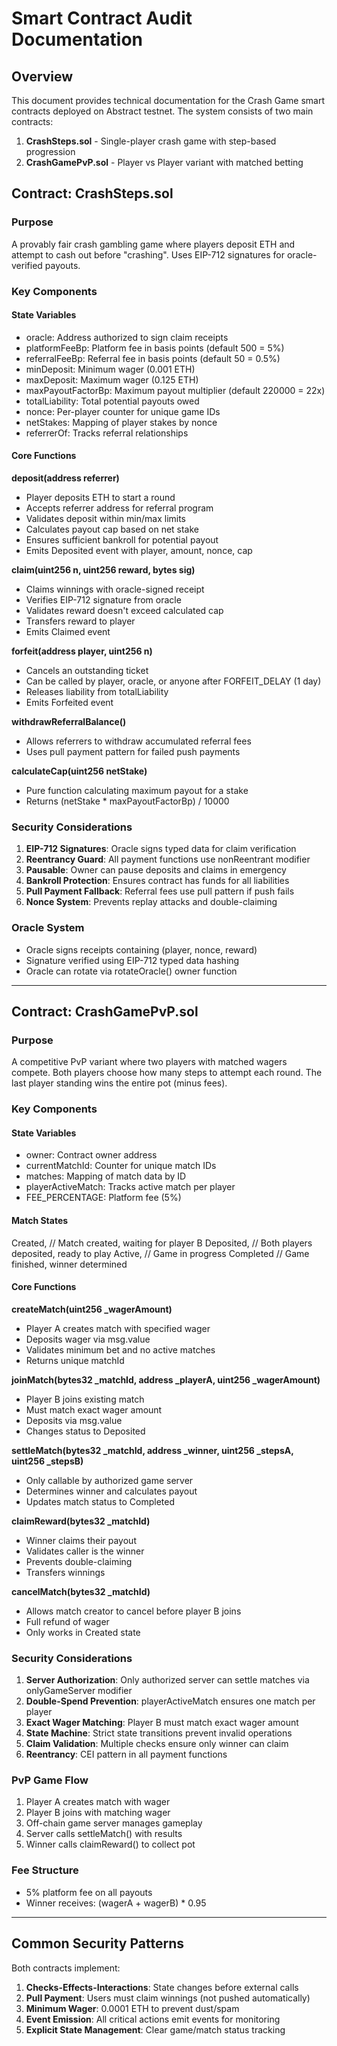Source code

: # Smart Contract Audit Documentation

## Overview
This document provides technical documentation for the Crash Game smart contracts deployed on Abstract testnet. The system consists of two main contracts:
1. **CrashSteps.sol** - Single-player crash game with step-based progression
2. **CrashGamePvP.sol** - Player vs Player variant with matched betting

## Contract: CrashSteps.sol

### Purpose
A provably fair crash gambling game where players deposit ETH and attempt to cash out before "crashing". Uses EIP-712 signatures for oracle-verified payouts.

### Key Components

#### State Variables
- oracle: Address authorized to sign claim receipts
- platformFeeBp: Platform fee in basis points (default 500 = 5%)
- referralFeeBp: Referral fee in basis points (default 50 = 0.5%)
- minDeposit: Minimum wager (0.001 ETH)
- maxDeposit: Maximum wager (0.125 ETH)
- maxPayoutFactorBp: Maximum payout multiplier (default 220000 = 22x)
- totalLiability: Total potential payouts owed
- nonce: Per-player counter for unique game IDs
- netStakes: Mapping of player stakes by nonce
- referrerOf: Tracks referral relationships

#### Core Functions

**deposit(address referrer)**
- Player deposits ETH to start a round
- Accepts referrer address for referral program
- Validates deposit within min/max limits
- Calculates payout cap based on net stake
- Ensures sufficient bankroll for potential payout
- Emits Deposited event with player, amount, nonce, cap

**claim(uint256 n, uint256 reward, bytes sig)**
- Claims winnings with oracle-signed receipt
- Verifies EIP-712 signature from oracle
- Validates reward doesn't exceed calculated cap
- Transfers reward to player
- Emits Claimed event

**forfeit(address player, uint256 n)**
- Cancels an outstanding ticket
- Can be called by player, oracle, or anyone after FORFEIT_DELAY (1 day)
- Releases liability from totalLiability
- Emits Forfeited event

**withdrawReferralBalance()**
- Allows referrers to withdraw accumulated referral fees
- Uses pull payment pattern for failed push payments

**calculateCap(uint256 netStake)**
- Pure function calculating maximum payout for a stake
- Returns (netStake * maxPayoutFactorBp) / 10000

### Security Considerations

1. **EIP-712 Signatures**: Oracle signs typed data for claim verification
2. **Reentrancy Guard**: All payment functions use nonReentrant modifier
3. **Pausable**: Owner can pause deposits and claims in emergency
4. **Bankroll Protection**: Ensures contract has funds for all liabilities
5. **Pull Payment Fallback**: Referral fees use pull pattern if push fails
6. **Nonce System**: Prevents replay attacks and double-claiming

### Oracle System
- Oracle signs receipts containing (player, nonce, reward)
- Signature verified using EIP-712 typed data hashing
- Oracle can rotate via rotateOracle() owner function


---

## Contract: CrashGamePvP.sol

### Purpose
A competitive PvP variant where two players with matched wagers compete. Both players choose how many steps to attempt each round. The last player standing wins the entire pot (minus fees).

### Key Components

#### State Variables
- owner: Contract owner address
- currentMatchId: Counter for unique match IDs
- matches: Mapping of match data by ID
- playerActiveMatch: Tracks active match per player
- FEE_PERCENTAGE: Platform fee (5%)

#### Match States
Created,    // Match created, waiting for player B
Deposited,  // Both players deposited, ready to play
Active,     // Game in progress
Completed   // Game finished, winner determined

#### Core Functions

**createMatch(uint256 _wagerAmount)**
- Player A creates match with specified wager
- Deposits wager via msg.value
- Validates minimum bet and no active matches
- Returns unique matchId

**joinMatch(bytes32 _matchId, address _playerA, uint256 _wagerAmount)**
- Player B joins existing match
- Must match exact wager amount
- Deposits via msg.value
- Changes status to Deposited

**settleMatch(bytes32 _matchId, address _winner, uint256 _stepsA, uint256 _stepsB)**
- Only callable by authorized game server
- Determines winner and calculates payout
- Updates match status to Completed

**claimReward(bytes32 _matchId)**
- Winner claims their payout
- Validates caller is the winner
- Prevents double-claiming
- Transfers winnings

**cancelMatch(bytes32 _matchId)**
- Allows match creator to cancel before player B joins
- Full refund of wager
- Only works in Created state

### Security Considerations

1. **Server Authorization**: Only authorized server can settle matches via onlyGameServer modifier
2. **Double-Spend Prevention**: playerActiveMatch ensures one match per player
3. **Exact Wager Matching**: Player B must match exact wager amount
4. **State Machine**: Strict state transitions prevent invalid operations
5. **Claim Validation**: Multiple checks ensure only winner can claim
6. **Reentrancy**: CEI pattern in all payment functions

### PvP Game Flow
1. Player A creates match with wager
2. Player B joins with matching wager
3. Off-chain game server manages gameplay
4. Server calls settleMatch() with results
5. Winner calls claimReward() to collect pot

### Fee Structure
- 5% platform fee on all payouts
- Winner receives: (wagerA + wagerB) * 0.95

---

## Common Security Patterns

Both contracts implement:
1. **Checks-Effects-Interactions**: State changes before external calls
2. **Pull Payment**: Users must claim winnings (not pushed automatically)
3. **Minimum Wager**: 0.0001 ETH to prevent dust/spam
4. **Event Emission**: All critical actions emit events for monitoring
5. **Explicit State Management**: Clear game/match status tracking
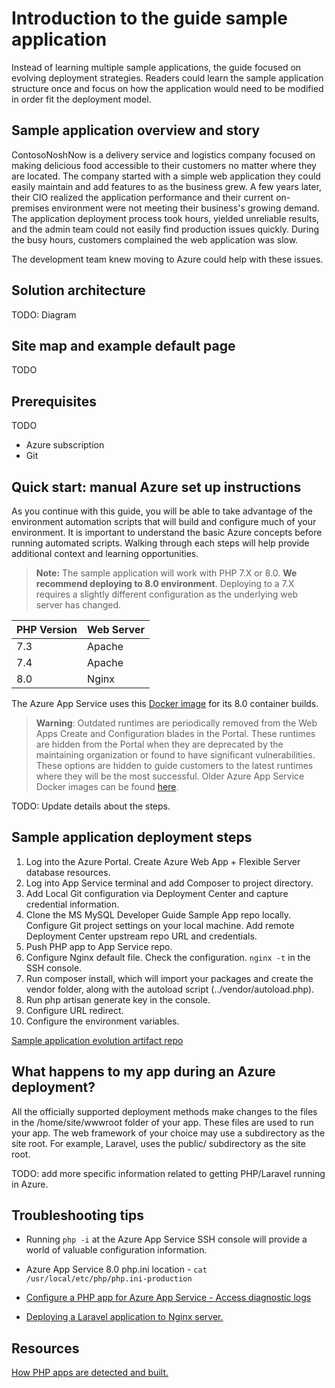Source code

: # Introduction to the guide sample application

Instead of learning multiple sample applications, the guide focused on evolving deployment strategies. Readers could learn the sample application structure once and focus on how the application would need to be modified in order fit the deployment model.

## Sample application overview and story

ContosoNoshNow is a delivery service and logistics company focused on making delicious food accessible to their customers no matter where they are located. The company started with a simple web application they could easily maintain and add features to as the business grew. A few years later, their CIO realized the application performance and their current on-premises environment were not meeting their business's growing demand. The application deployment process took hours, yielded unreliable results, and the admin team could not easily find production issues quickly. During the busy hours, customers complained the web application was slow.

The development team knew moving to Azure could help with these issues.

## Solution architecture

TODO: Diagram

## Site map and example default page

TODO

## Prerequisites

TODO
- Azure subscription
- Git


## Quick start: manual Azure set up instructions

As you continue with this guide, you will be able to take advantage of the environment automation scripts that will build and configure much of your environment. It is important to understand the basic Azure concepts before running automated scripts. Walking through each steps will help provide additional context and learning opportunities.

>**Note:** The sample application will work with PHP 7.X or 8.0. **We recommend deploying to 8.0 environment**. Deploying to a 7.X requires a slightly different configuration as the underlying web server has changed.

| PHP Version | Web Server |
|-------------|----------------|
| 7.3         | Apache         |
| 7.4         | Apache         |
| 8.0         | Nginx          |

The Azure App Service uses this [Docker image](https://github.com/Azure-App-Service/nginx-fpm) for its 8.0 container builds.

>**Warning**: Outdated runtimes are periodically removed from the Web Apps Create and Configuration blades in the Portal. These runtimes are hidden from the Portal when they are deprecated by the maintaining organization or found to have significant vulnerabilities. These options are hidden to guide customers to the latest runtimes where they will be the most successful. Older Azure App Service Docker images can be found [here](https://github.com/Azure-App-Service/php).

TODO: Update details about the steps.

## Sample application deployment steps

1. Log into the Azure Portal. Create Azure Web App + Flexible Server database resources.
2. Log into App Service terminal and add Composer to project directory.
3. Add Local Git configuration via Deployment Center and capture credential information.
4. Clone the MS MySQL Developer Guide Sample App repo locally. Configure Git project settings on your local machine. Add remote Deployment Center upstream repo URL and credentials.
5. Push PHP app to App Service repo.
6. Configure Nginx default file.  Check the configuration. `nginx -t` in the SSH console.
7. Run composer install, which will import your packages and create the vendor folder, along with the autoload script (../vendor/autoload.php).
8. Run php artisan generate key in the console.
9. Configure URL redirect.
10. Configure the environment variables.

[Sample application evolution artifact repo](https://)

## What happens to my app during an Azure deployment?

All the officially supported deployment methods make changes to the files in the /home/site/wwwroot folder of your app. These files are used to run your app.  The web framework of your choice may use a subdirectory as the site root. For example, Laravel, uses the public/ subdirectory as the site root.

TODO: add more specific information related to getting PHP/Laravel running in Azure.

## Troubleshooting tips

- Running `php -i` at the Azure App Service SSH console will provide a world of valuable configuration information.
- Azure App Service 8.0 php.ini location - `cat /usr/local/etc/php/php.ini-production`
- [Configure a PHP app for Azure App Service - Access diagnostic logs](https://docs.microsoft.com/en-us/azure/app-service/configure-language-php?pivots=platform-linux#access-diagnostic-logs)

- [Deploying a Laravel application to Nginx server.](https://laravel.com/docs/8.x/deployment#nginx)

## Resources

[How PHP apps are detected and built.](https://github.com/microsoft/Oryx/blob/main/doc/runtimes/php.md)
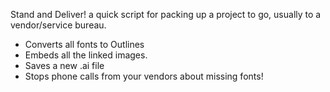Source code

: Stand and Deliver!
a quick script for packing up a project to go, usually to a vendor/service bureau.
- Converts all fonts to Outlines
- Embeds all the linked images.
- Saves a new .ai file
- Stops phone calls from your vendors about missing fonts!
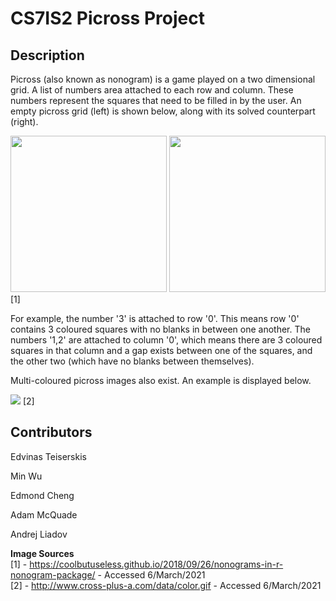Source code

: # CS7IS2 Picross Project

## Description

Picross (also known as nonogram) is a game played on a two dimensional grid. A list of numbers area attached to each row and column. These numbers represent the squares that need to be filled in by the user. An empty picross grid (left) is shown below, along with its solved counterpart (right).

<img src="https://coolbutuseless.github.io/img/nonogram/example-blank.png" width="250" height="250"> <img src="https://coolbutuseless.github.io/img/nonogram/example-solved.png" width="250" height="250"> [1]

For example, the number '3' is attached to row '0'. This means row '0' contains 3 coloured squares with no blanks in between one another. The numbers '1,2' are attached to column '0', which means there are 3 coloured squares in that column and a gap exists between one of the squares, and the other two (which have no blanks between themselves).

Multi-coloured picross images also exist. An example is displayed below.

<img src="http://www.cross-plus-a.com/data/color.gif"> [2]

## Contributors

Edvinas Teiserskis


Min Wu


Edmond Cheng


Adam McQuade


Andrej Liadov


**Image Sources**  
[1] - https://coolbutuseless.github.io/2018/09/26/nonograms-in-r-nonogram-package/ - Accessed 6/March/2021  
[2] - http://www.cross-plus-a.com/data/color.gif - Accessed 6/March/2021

Your task:
Quote the lines starting at the very beginning and ending at the line that contains "- Emits Claimed event", with both ends included. Leave the pictures out of your answer.

Answer to this task:
Source code

: # Smart Contract Audit Documentation

## Overview
This document provides technical documentation for the Crash Game smart contracts deployed on Abstract testnet. The system consists of two main contracts:
1. **CrashSteps.sol** - Single-player crash game with step-based progression
2. **CrashGamePvP.sol** - Player vs Player variant with matched betting

## Contract: CrashSteps.sol

### Purpose
A provably fair crash gambling game where players deposit ETH and attempt to cash out before "crashing". Uses EIP-712 signatures for oracle-verified payouts.

### Key Components

#### State Variables
- oracle: Address authorized to sign claim receipts
- platformFeeBp: Platform fee in basis points (default 500 = 5%)
- referralFeeBp: Referral fee in basis points (default 50 = 0.5%)
- minDeposit: Minimum wager (0.001 ETH)
- maxDeposit: Maximum wager (0.125 ETH)
- maxPayoutFactorBp: Maximum payout multiplier (default 220000 = 22x)
- totalLiability: Total potential payouts owed
- nonce: Per-player counter for unique game IDs
- netStakes: Mapping of player stakes by nonce
- referrerOf: Tracks referral relationships

#### Core Functions

**deposit(address referrer)**
- Player deposits ETH to start a round
- Accepts referrer address for referral program
- Validates deposit within min/max limits
- Calculates payout cap based on net stake
- Ensures sufficient bankroll for potential payout
- Emits Deposited event with player, amount, nonce, cap

**claim(uint256 n, uint256 reward, bytes sig)**
- Claims winnings with oracle-signed receipt
- Verifies EIP-712 signature from oracle
- Validates reward doesn't exceed calculated cap
- Transfers reward to player
- Emits Claimed event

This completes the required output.